:: EJERCICIO ESCRITO A ::
Repite tal cual, de los registros que aparecen más abajo, el tramo que va desde la línea que contiene "cyan line: moved 2 px right" hasta la línea que contiene "gray star: moved 5 px left, 2 px down", ambas incluidas.

:: SECCIÓN DE TEXTO ::
★ ★ ★
Para entonces ya se habían publicado las tres primeras novelas de Casaccia, pero seguía flotando en el aire el eco de la primera de ellas, “La babosa” (1952), en la que desnudaba de manera muy crítica a la burguesía local. No se le perdonaba que él, proveniente de una familia de abolengo, fuera quien criticara a su propia clase social. En una de esas reuniones, una señora del auditorio, con su collar de perlas y su anillo de brillantes, pidió la palabra y preguntó: “Señor Casaccia, yo no he leído su novela [refiriéndose a “La babosa“] ni pienso leerla. ¿Por qué tiene que utilizar tantas palabrotas en sus obras?”. Y Casaccia respondió con aquella voz ligeramente nasal que tenía: “Es muy simple, señora. Si usted va caminando por la calle y se le cae una maceta en la cabeza, no levanta los ojos y exclama: ‘¡Oh terribles hados del poderoso cielo que me castigáis de manera tan severa como injusta!’. Usted mira hacia arriba y levantando un puño grita: ‘¿¡Quién es el hijo de puta que dejó caer la maceta!?’ y quizá alguna cosa más”.
★ ★ ★
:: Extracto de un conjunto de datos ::

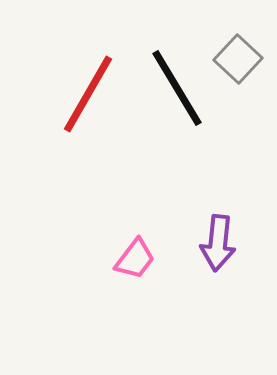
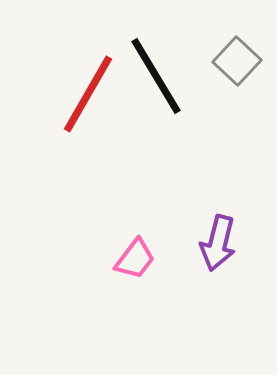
gray square: moved 1 px left, 2 px down
black line: moved 21 px left, 12 px up
purple arrow: rotated 8 degrees clockwise
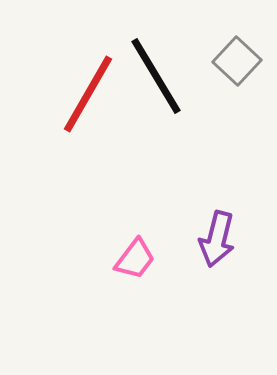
purple arrow: moved 1 px left, 4 px up
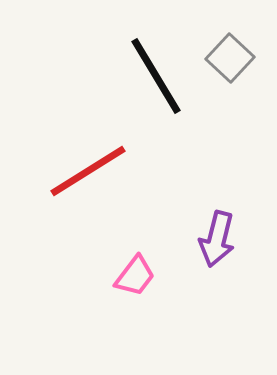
gray square: moved 7 px left, 3 px up
red line: moved 77 px down; rotated 28 degrees clockwise
pink trapezoid: moved 17 px down
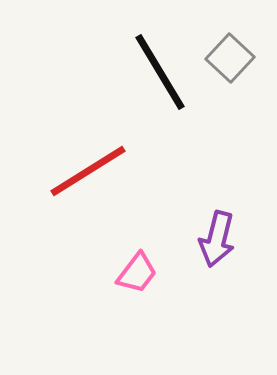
black line: moved 4 px right, 4 px up
pink trapezoid: moved 2 px right, 3 px up
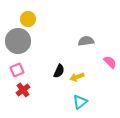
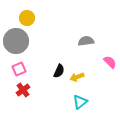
yellow circle: moved 1 px left, 1 px up
gray circle: moved 2 px left
pink square: moved 2 px right, 1 px up
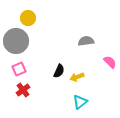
yellow circle: moved 1 px right
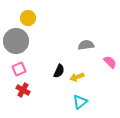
gray semicircle: moved 4 px down
red cross: rotated 24 degrees counterclockwise
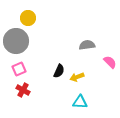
gray semicircle: moved 1 px right
cyan triangle: rotated 42 degrees clockwise
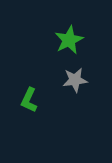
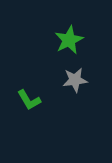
green L-shape: rotated 55 degrees counterclockwise
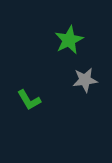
gray star: moved 10 px right
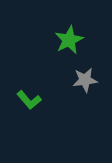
green L-shape: rotated 10 degrees counterclockwise
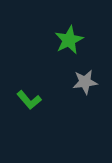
gray star: moved 2 px down
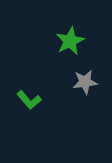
green star: moved 1 px right, 1 px down
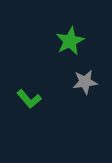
green L-shape: moved 1 px up
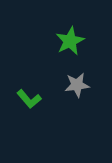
gray star: moved 8 px left, 3 px down
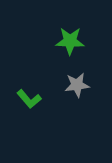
green star: rotated 28 degrees clockwise
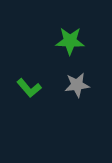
green L-shape: moved 11 px up
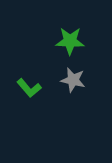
gray star: moved 4 px left, 5 px up; rotated 20 degrees clockwise
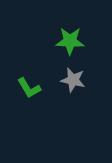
green L-shape: rotated 10 degrees clockwise
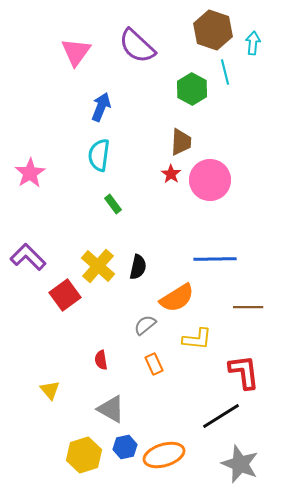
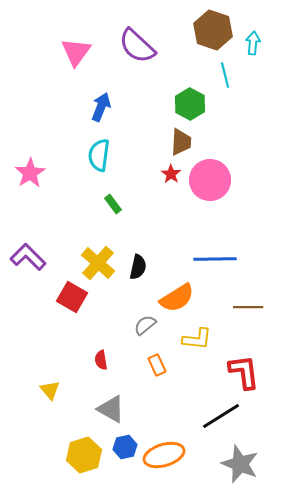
cyan line: moved 3 px down
green hexagon: moved 2 px left, 15 px down
yellow cross: moved 3 px up
red square: moved 7 px right, 2 px down; rotated 24 degrees counterclockwise
orange rectangle: moved 3 px right, 1 px down
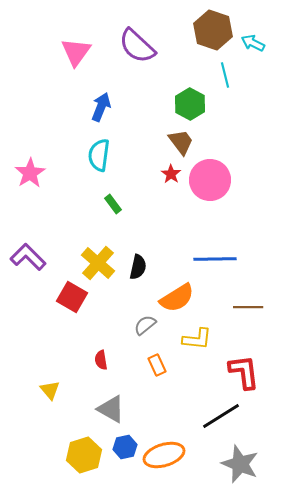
cyan arrow: rotated 70 degrees counterclockwise
brown trapezoid: rotated 40 degrees counterclockwise
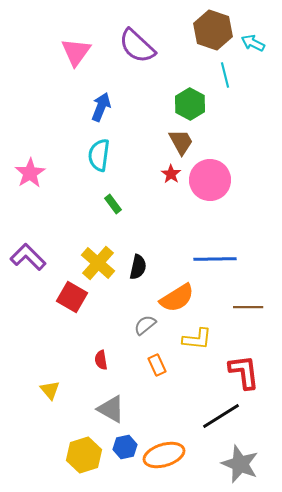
brown trapezoid: rotated 8 degrees clockwise
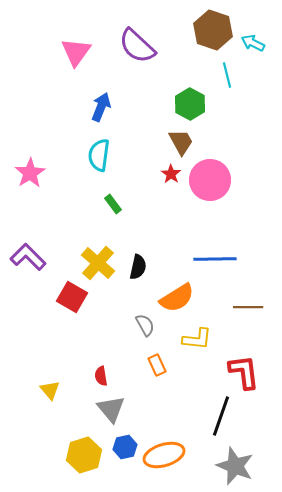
cyan line: moved 2 px right
gray semicircle: rotated 100 degrees clockwise
red semicircle: moved 16 px down
gray triangle: rotated 20 degrees clockwise
black line: rotated 39 degrees counterclockwise
gray star: moved 5 px left, 2 px down
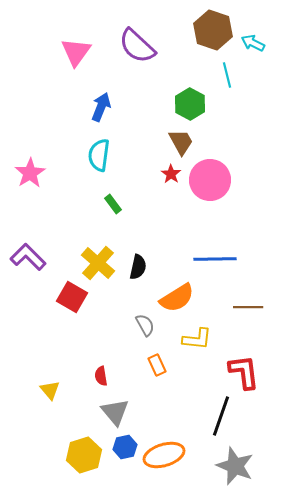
gray triangle: moved 4 px right, 3 px down
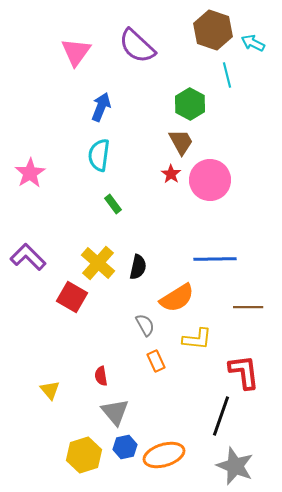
orange rectangle: moved 1 px left, 4 px up
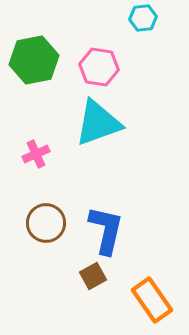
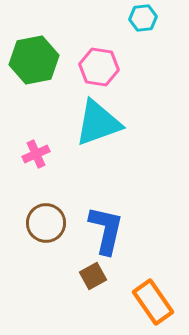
orange rectangle: moved 1 px right, 2 px down
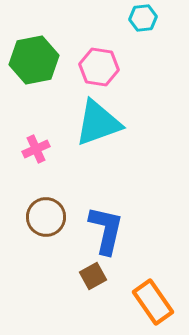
pink cross: moved 5 px up
brown circle: moved 6 px up
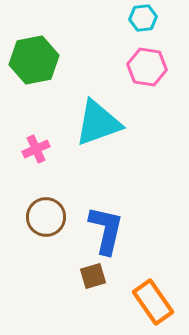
pink hexagon: moved 48 px right
brown square: rotated 12 degrees clockwise
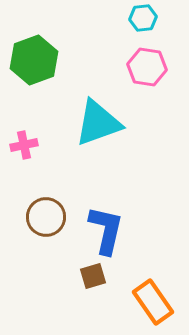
green hexagon: rotated 9 degrees counterclockwise
pink cross: moved 12 px left, 4 px up; rotated 12 degrees clockwise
★ ★ ★
:: EJERCICIO ESCRITO B ::
Según el fragmento sobre Casaccia, ¿en qué año se publicó «La babosa»?

:: RESULTADO DEL EJERCICIO A ::
cyan line: moved 2 px right
gray semicircle: rotated 100 degrees clockwise
red semicircle: moved 16 px down
gray triangle: rotated 20 degrees clockwise
black line: rotated 39 degrees counterclockwise
gray star: moved 5 px left, 2 px down

:: RESULTADO DEL EJERCICIO B ::
En 1952.